Si la loi espagnole, comme la loi française, est une transposition de la même directive européenne, ces deux textes législatifs présentent des différences. Une de ces différences est fondamentale, dans la mesure où elle détermine, d’une part, les conditions du droit de l’agent commercial à recevoir une indemnité après la rupture du contrat d’agence du fait de l’entreprise mandante et, d’autre part, le montant de cette indemnité. En effet, la directive européenne laissait le choix aux États membres entre une indemnité fondée sur le préjudice subi par l’agent commercial (option choisie par le législateur français), ou une indemnité fondée sur la rémunération de l’agent commercial pour la clientèle qu’il a développée et dont l’entreprise mandante continue de profiter après l’extinction de la relation contractuelle d’agence commerciale (option choisie par le législateur espagnol). Cette différence conceptuelle a des conséquences pratiques considérables : tandis qu’en France, l’indemnité de clientèle est attribuée de manière quasi automatique lorsque la rupture du contrat d’agence n’est pas du fait de l’agent (rupture unilatérale, cession de sa position contractuelle à un tiers, faute grave de l’agent –interprétée par ailleurs beaucoup plus restrictivement par la jurisprudence française que par la jurisprudence espagnole-), en Espagne, pour que l’agent ait droit à une indemnité, il faudra qu’il prouve (fait qui n’est pas anodin, la charge de la preuve repose sur lui) que toutes les circonstances suivantes sont réalisées :
- il a développé de manière notable la clientèle existante de l’entreprise mandante ou il a apporté de nouveaux clients ;
- son activité de développement de clientèle, après la rupture du contrat d’agence, a apporté des bénéfices substantiels à l’entreprise mandante ; et
- l’attribution d’une indemnité pour clientèle est juste, du fait de la rémunération que l’agent commercial perd ou du fait de l’existence d’une obligation de non-concurrence.

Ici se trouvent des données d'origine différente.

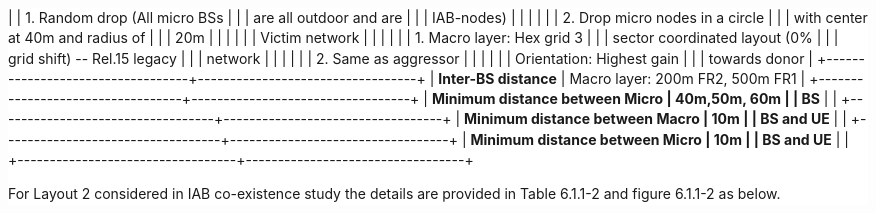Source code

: |                                  | 1\. Random drop (All micro BSs   |
|                                  | are all outdoor and are          |
|                                  | IAB-nodes)                       |
|                                  |                                  |
|                                  | 2\. Drop micro nodes in a circle |
|                                  | with center at 40m and radius of |
|                                  | 20m                              |
|                                  |                                  |
|                                  | Victim network                   |
|                                  |                                  |
|                                  | 1\. Macro layer: Hex grid 3      |
|                                  | sector coordinated layout (0%    |
|                                  | grid shift) -- Rel.15 legacy     |
|                                  | network                          |
|                                  |                                  |
|                                  | 2\. Same as aggressor            |
|                                  |                                  |
|                                  | Orientation: Highest gain        |
|                                  | towards donor                    |
+----------------------------------+----------------------------------+
| **Inter-BS distance**            | Macro layer: 200m FR2, 500m FR1  |
+----------------------------------+----------------------------------+
| **Minimum distance between Micro | 40m,50m, 60m                     |
| BS**                             |                                  |
+----------------------------------+----------------------------------+
| **Minimum distance between Macro | 10m                              |
| BS and UE**                      |                                  |
+----------------------------------+----------------------------------+
| **Minimum distance between Micro | 10m                              |
| BS and UE**                      |                                  |
+----------------------------------+----------------------------------+

For Layout 2 considered in IAB co-existence study the details are
provided in Table 6.1.1-2 and figure 6.1.1-2 as below.
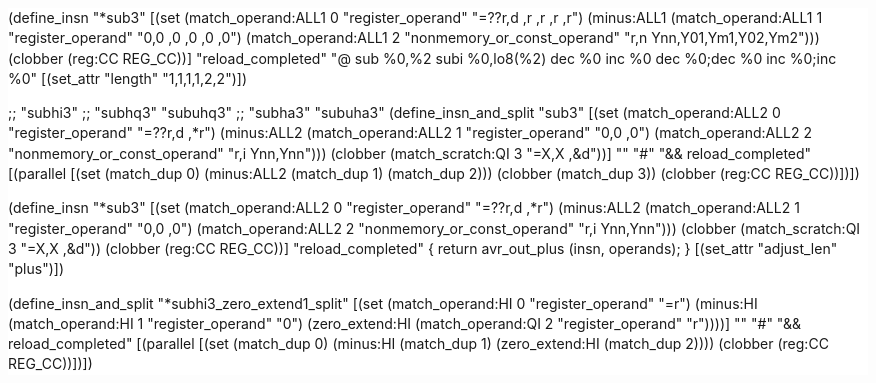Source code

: (define_insn "*sub<mode>3"
  [(set (match_operand:ALL1 0 "register_operand"                    "=??r,d    ,r  ,r  ,r  ,r")
        (minus:ALL1 (match_operand:ALL1 1 "register_operand"           "0,0    ,0  ,0  ,0  ,0")
                    (match_operand:ALL1 2 "nonmemory_or_const_operand" "r,n Ynn,Y01,Ym1,Y02,Ym2")))
   (clobber (reg:CC REG_CC))]
  "reload_completed"
  "@
	sub %0,%2
	subi %0,lo8(%2)
	dec %0
	inc %0
	dec %0\;dec %0
	inc %0\;inc %0"
  [(set_attr "length" "1,1,1,1,2,2")])

;; "subhi3"
;; "subhq3" "subuhq3"
;; "subha3" "subuha3"
(define_insn_and_split "sub<mode>3"
  [(set (match_operand:ALL2 0 "register_operand"                    "=??r,d    ,*r")
        (minus:ALL2 (match_operand:ALL2 1 "register_operand"           "0,0    ,0")
                    (match_operand:ALL2 2 "nonmemory_or_const_operand" "r,i Ynn,Ynn")))
   (clobber (match_scratch:QI 3                                       "=X,X    ,&d"))]
  ""
  "#"
  "&& reload_completed"
  [(parallel [(set (match_dup 0)
                   (minus:ALL2 (match_dup 1)
                               (match_dup 2)))
              (clobber (match_dup 3))
              (clobber (reg:CC REG_CC))])])

(define_insn "*sub<mode>3"
  [(set (match_operand:ALL2 0 "register_operand"                    "=??r,d    ,*r")
        (minus:ALL2 (match_operand:ALL2 1 "register_operand"           "0,0    ,0")
                    (match_operand:ALL2 2 "nonmemory_or_const_operand" "r,i Ynn,Ynn")))
   (clobber (match_scratch:QI 3                                       "=X,X    ,&d"))
   (clobber (reg:CC REG_CC))]
  "reload_completed"
  {
    return avr_out_plus (insn, operands);
  }
  [(set_attr "adjust_len" "plus")])

(define_insn_and_split "*subhi3_zero_extend1_split"
  [(set (match_operand:HI 0 "register_operand"                          "=r")
        (minus:HI (match_operand:HI 1 "register_operand"                 "0")
                  (zero_extend:HI (match_operand:QI 2 "register_operand" "r"))))]
  ""
  "#"
  "&& reload_completed"
  [(parallel [(set (match_dup 0)
                   (minus:HI (match_dup 1)
                             (zero_extend:HI (match_dup 2))))
             (clobber (reg:CC REG_CC))])])
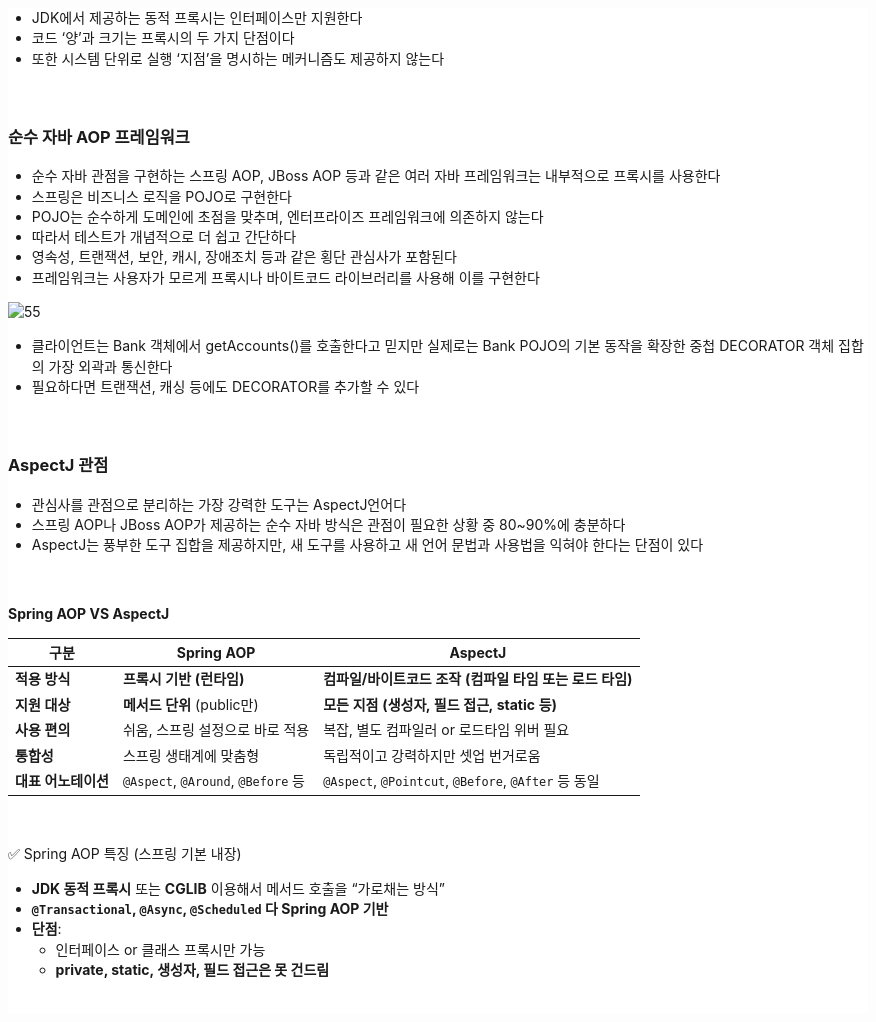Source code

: - JDK에서 제공하는 동적 프록시는 인터페이스만 지원한다
- 코드 ‘양’과 크기는 프록시의 두 가지 단점이다
- 또한 시스템 단위로 실행 ‘지점’을 명시하는 메커니즘도 제공하지 않는다

<br>

### 순수 자바 AOP 프레임워크

- 순수 자바 관점을 구현하는 스프링 AOP, JBoss AOP 등과 같은 여러 자바 프레임워크는 내부적으로 프록시를 사용한다
- 스프링은 비즈니스 로직을 POJO로 구현한다
- POJO는 순수하게 도메인에 초점을 맞추며, 엔터프라이즈 프레임워크에 의존하지 않는다
- 따라서 테스트가 개념적으로 더 쉽고 간단하다
- 영속성, 트랜잭션, 보안, 캐시, 장애조치 등과 같은 횡단 관심사가 포함된다
- 프레임워크는 사용자가 모르게 프록시나 바이트코드 라이브러리를 사용해 이를 구현한다

<img width="2653" height="999" alt="55" src="https://github.com/user-attachments/assets/64d22cca-4932-41aa-87e5-9511e08e7051" />

- 클라이언트는 Bank 객체에서 getAccounts()를 호출한다고 믿지만 실제로는 Bank POJO의 기본 동작을 확장한 중첩 DECORATOR 객체 집합의 가장 외곽과 통신한다
- 필요하다면 트랜잭션, 캐싱 등에도 DECORATOR를 추가할 수 있다

<br>

### AspectJ 관점

- 관심사를 관점으로 분리하는 가장 강력한 도구는 AspectJ언어다
- 스프링 AOP나 JBoss AOP가 제공하는 순수 자바 방식은 관점이 필요한 상황 중 80~90%에 충분하다
- AspectJ는 풍부한 도구 집합을 제공하지만, 새 도구를 사용하고 새 언어 문법과 사용법을 익혀야 한다는 단점이 있다

<br>

**Spring AOP VS AspectJ**

| 구분 | **Spring AOP** | **AspectJ** |
| --- | --- | --- |
| **적용 방식** | **프록시 기반 (런타임)** | **컴파일/바이트코드 조작 (컴파일 타임 또는 로드 타임)** |
| **지원 대상** | **메서드 단위** (public만) | **모든 지점 (생성자, 필드 접근, static 등)** |
| **사용 편의** | 쉬움, 스프링 설정으로 바로 적용 | 복잡, 별도 컴파일러 or 로드타임 위버 필요 |
| **통합성** | 스프링 생태계에 맞춤형 | 독립적이고 강력하지만 셋업 번거로움 |
| **대표 어노테이션** | `@Aspect`, `@Around`, `@Before` 등 | `@Aspect`, `@Pointcut`, `@Before`, `@After` 등 동일 |

<br>

✅ Spring AOP 특징 (스프링 기본 내장)

- **JDK 동적 프록시** 또는 **CGLIB** 이용해서 메서드 호출을 “가로채는 방식”
- **`@Transactional`, `@Async`, `@Scheduled` 다 Spring AOP 기반**
- **단점**:
    - 인터페이스 or 클래스 프록시만 가능
    - **private, static, 생성자, 필드 접근은 못 건드림**

<br>
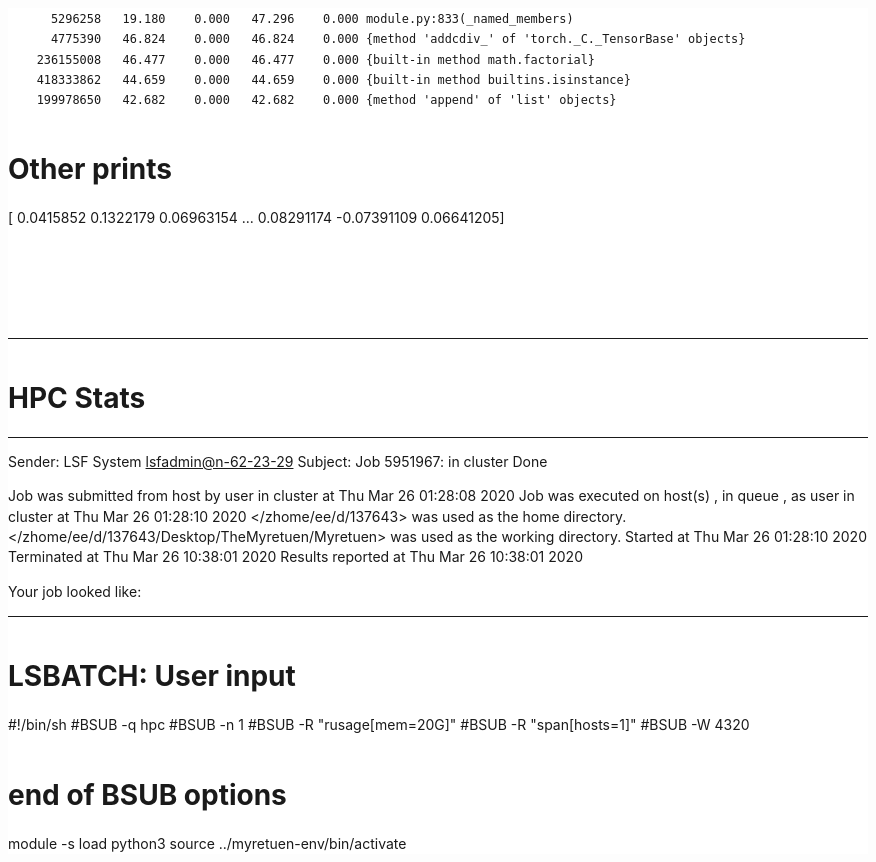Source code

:           5296258   19.180    0.000   47.296    0.000 module.py:833(_named_members)
          4775390   46.824    0.000   46.824    0.000 {method 'addcdiv_' of 'torch._C._TensorBase' objects}
        236155008   46.477    0.000   46.477    0.000 {built-in method math.factorial}
        418333862   44.659    0.000   44.659    0.000 {built-in method builtins.isinstance}
        199978650   42.682    0.000   42.682    0.000 {method 'append' of 'list' objects}


# Other prints

[ 0.0415852   0.1322179   0.06963154 ...  0.08291174 -0.07391109
  0.06641205]

 <br /> 
 <br /> 
 <br /> 
 <br />

---------------------------------------------------------------------------------------------------------------------

# HPC Stats


------------------------------------------------------------
Sender: LSF System <lsfadmin@n-62-23-29>
Subject: Job 5951967: <NNAgent5K-None> in cluster <dcc> Done

Job <NNAgent5K-None> was submitted from host <n-62-27-20> by user <s183905> in cluster <dcc> at Thu Mar 26 01:28:08 2020
Job was executed on host(s) <n-62-23-29>, in queue <hpc>, as user <s183905> in cluster <dcc> at Thu Mar 26 01:28:10 2020
</zhome/ee/d/137643> was used as the home directory.
</zhome/ee/d/137643/Desktop/TheMyretuen/Myretuen> was used as the working directory.
Started at Thu Mar 26 01:28:10 2020
Terminated at Thu Mar 26 10:38:01 2020
Results reported at Thu Mar 26 10:38:01 2020

Your job looked like:

------------------------------------------------------------
# LSBATCH: User input
#!/bin/sh
#BSUB -q hpc
#BSUB -n 1
#BSUB -R "rusage[mem=20G]"
#BSUB -R "span[hosts=1]"
#BSUB -W 4320
# end of BSUB options

module -s load python3
source ../myretuen-env/bin/activate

Une fois que ces circonstances sont prouvées par l’agent (et il est à noter que le point 2, la preuve que le mandant continue de retirer des bénéfices substantiels de l’activité de l’agent, est particulièrement difficile à prouver), les tribunaux, s’ils admettent la validité de la preuve, détermineront le montant de l’indemnité en fonction du montant des commissions perdues, de la permanence de la clientèle développée dans le portefeuille client du mandant et de l’équité. Quoi qu’il en soit, la loi fixe un maximum à cette indemnité, qui est le montant équivalent à 1 an de commissions (calculé par rapport à la moyenne sur les 5 dernières années). Il est en conséquence évident que la transposition espagnole de la directive est beaucoup moins favorable à l’agent commercial que la transposition française. Outre mettre à la charge de l’agent commercial une preuve ardue, elle établit un plafond d’indemnité égal à la moitié du plafond français. En effet, la loi française ne définit pas le montant de l’indemnité, mais la jurisprudence accorde en général à l’agent une indemnité équivalente à deux ans de commission (calculée également par rapport à la moyenne des cinq dernières années). Si on ajoute à cela que la loi espagnole stipule les obligations de l’agent de manière beaucoup plus détaillée, et que la jurisprudence espagnole admet la faute grave de l’agent de manière beaucoup moins restrictive que la jurisprudence française (la non-obtention des objectifs annuels de vente étant interprétée par la jurisprudence espagnole comme une faute grave de l’agent commercial, à moins qu’il ne démontre qu’il s’est efforcé au mieux afin d’atteindre ces objectifs, alors que la charge de la preuve de la faute de la non-obtention des objectifs repose sur l’entreprise mandante selon la jurisprudence française), le constat exposé précédemment est renforcé. Les entreprises françaises souhaitant donc implanter un réseau d’agents commerciaux en Espagne devront, en conséquence, passer outre la méfiance initiale de l’utilisation d’un droit qui leur est étranger et choisir le droit espagnol comme droit applicable, ce qui leur sera beaucoup plus favorable que leur droit national. Cela impliquera également la rédaction d’un contrat en espagnol, pour éviter une traduction forcément nécessaire et toujours dangereuse pour les différences d’interprétation qu’elle comporte, en cas de conflit devant les juridictions espagnoles.